# Task
Instruction for the data below: set down exactly the lines from the line with "Regular Meeting – June 21, 2016" to the line with "VI SUPERINTENDENT’S REPORT", inclusive, and no others.

(Transcribed page contents)
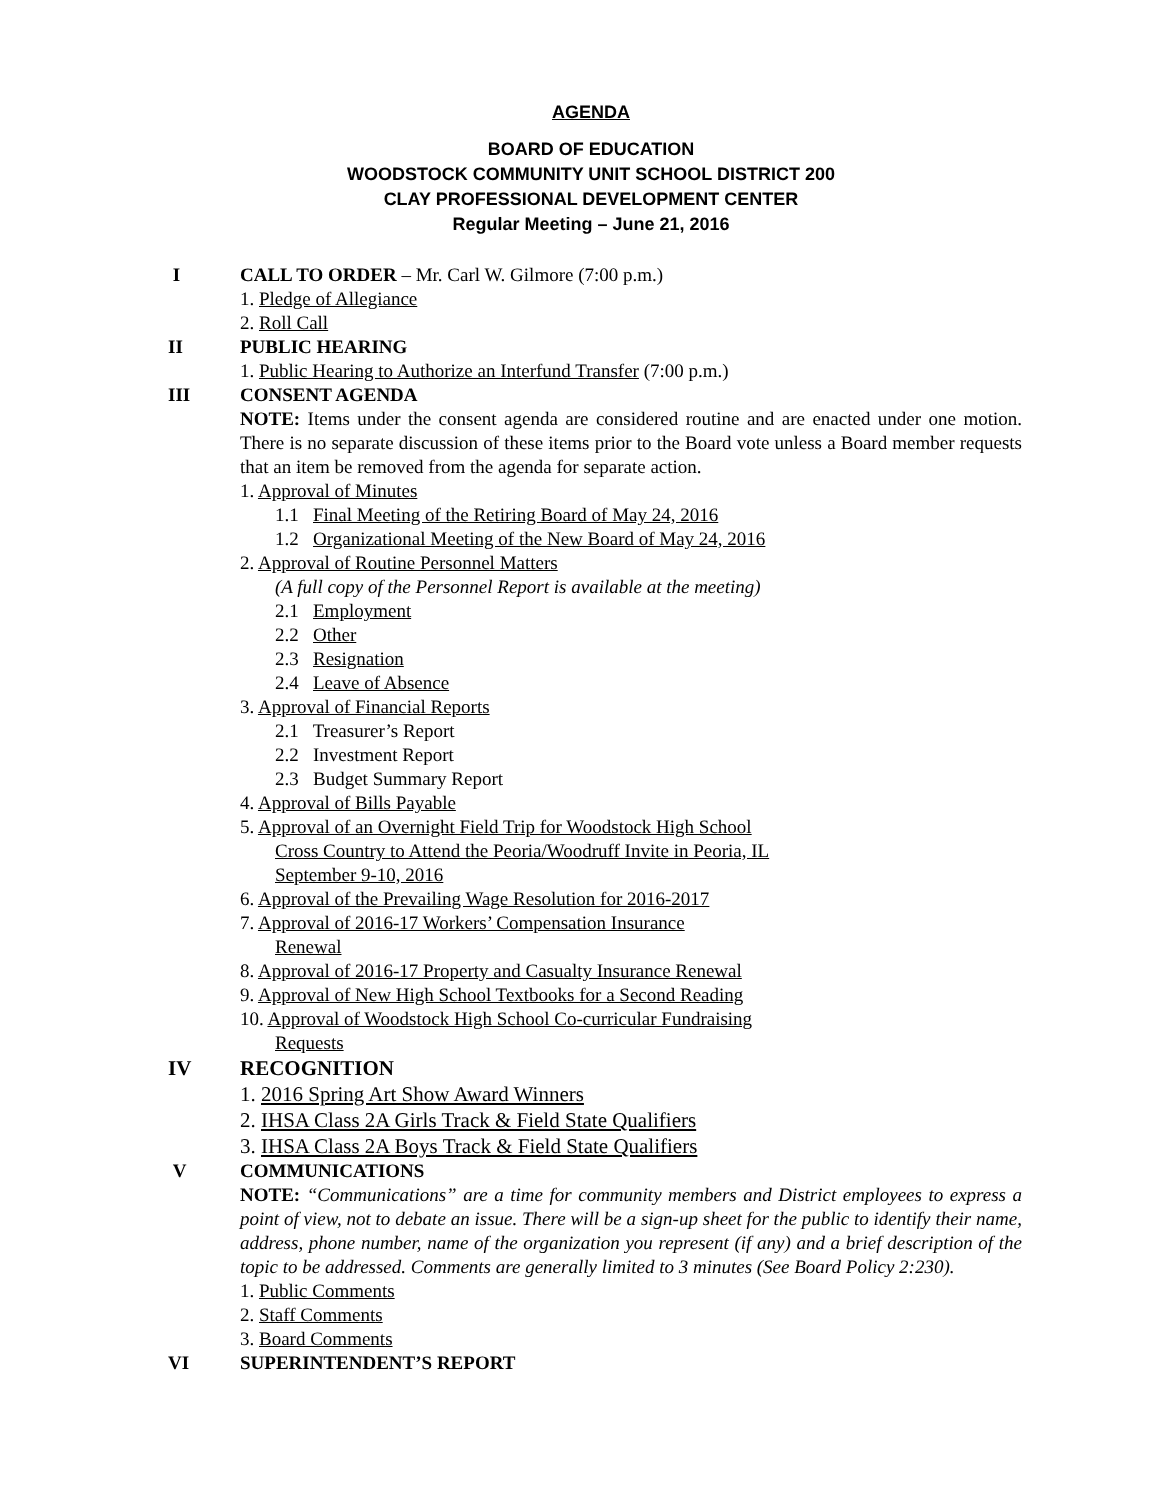AGENDA
BOARD OF EDUCATION
WOODSTOCK COMMUNITY UNIT SCHOOL DISTRICT 200
CLAY PROFESSIONAL DEVELOPMENT CENTER
Regular Meeting – June 21, 2016
I CALL TO ORDER – Mr. Carl W. Gilmore (7:00 p.m.)
1. Pledge of Allegiance
2. Roll Call
II PUBLIC HEARING
1. Public Hearing to Authorize an Interfund Transfer (7:00 p.m.)
III CONSENT AGENDA
NOTE: Items under the consent agenda are considered routine and are enacted under one motion. There is no separate discussion of these items prior to the Board vote unless a Board member requests that an item be removed from the agenda for separate action.
1. Approval of Minutes
1.1 Final Meeting of the Retiring Board of May 24, 2016
1.2 Organizational Meeting of the New Board of May 24, 2016
2. Approval of Routine Personnel Matters
(A full copy of the Personnel Report is available at the meeting)
2.1 Employment
2.2 Other
2.3 Resignation
2.4 Leave of Absence
3. Approval of Financial Reports
2.1 Treasurer’s Report
2.2 Investment Report
2.3 Budget Summary Report
4. Approval of Bills Payable
5. Approval of an Overnight Field Trip for Woodstock High School
Cross Country to Attend the Peoria/Woodruff Invite in Peoria, IL
September 9-10, 2016
6. Approval of the Prevailing Wage Resolution for 2016-2017
7. Approval of 2016-17 Workers’ Compensation Insurance
Renewal
8. Approval of 2016-17 Property and Casualty Insurance Renewal
9. Approval of New High School Textbooks for a Second Reading
10. Approval of Woodstock High School Co-curricular Fundraising
Requests
IV RECOGNITION
1. 2016 Spring Art Show Award Winners
2. IHSA Class 2A Girls Track & Field State Qualifiers
3. IHSA Class 2A Boys Track & Field State Qualifiers
V COMMUNICATIONS
NOTE: “Communications” are a time for community members and District employees to express a point of view, not to debate an issue. There will be a sign-up sheet for the public to identify their name, address, phone number, name of the organization you represent (if any) and a brief description of the topic to be addressed. Comments are generally limited to 3 minutes (See Board Policy 2:230).
1. Public Comments
2. Staff Comments
3. Board Comments
VI SUPERINTENDENT’S REPORT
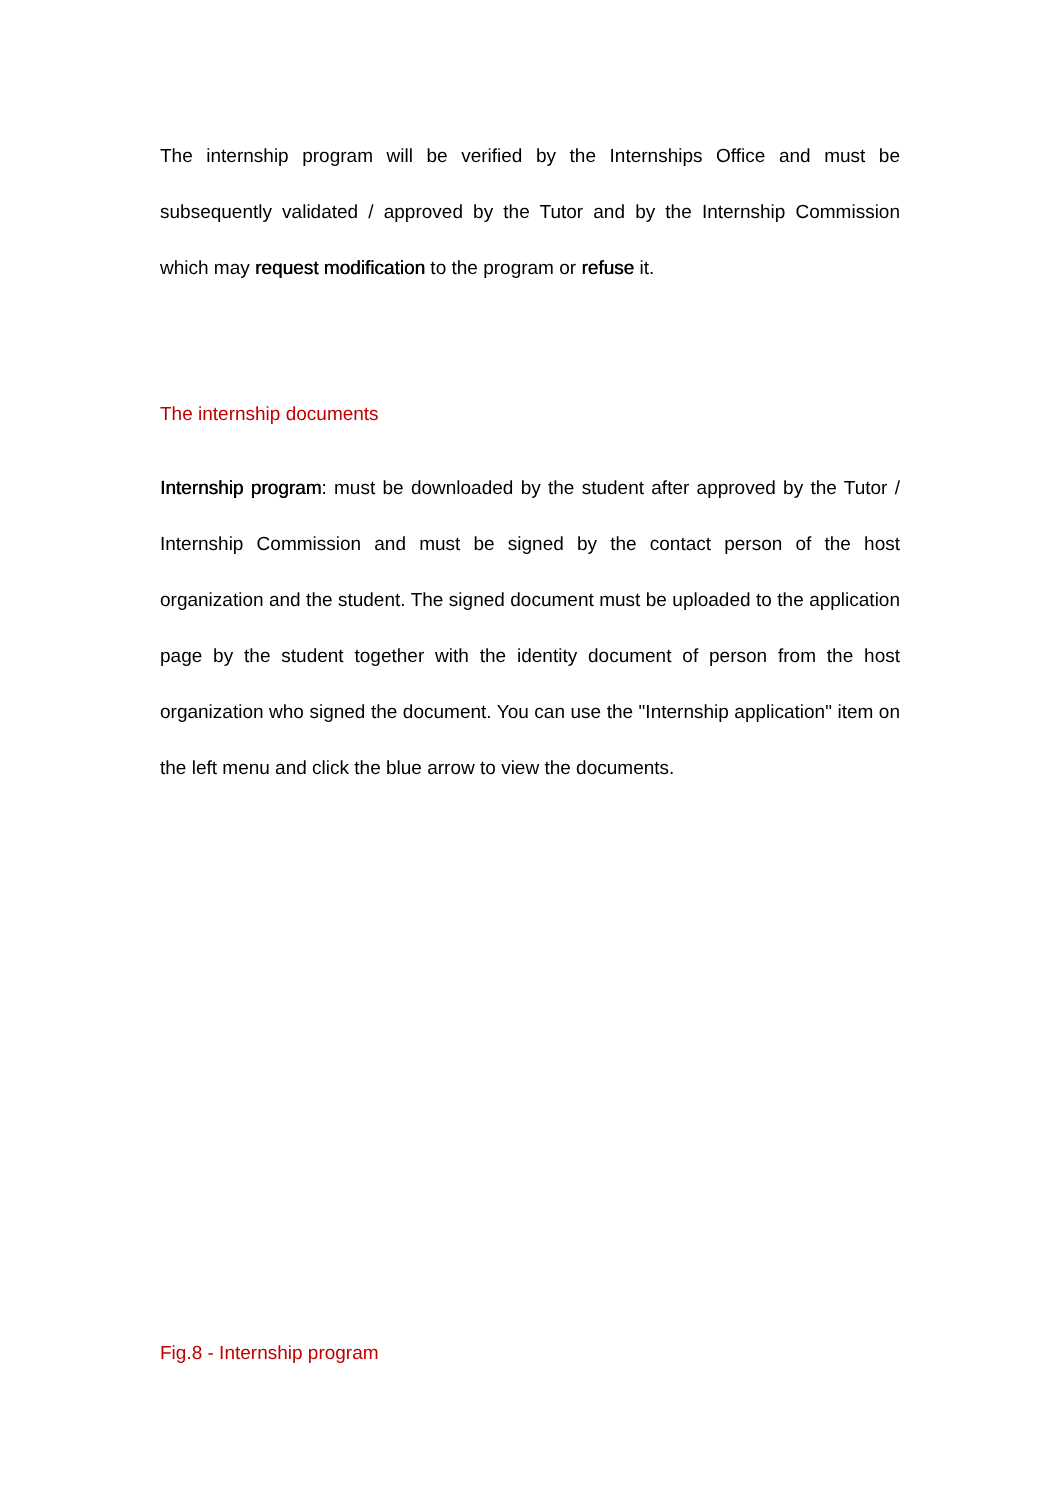The internship program will be verified by the Internships Office and must be subsequently validated / approved by the Tutor and by the Internship Commission which may request modification to the program or refuse it.
The internship documents
Internship program: must be downloaded by the student after approved by the Tutor / Internship Commission and must be signed by the contact person of the host organization and the student. The signed document must be uploaded to the application page by the student together with the identity document of person from the host organization who signed the document. You can use the "Internship application" item on the left menu and click the blue arrow to view the documents.
Fig.8 - Internship program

# Solved exercise
Regular Meeting – June 21, 2016
I CALL TO ORDER – Mr. Carl W. Gilmore (7:00 p.m.)
1. Pledge of Allegiance
2. Roll Call
II PUBLIC HEARING
1. Public Hearing to Authorize an Interfund Transfer (7:00 p.m.)
III CONSENT AGENDA
NOTE: Items under the consent agenda are considered routine and are enacted under one motion. There is no separate discussion of these items prior to the Board vote unless a Board member requests that an item be removed from the agenda for separate action.
1. Approval of Minutes
1.1 Final Meeting of the Retiring Board of May 24, 2016
1.2 Organizational Meeting of the New Board of May 24, 2016
2. Approval of Routine Personnel Matters
(A full copy of the Personnel Report is available at the meeting)
2.1 Employment
2.2 Other
2.3 Resignation
2.4 Leave of Absence
3. Approval of Financial Reports
2.1 Treasurer’s Report
2.2 Investment Report
2.3 Budget Summary Report
4. Approval of Bills Payable
5. Approval of an Overnight Field Trip for Woodstock High School
Cross Country to Attend the Peoria/Woodruff Invite in Peoria, IL
September 9-10, 2016
6. Approval of the Prevailing Wage Resolution for 2016-2017
7. Approval of 2016-17 Workers’ Compensation Insurance
Renewal
8. Approval of 2016-17 Property and Casualty Insurance Renewal
9. Approval of New High School Textbooks for a Second Reading
10. Approval of Woodstock High School Co-curricular Fundraising
Requests
IV RECOGNITION
1. 2016 Spring Art Show Award Winners
2. IHSA Class 2A Girls Track & Field State Qualifiers
3. IHSA Class 2A Boys Track & Field State Qualifiers
V COMMUNICATIONS
NOTE: “Communications” are a time for community members and District employees to express a point of view, not to debate an issue. There will be a sign-up sheet for the public to identify their name, address, phone number, name of the organization you represent (if any) and a brief description of the topic to be addressed. Comments are generally limited to 3 minutes (See Board Policy 2:230).
1. Public Comments
2. Staff Comments
3. Board Comments
VI SUPERINTENDENT’S REPORT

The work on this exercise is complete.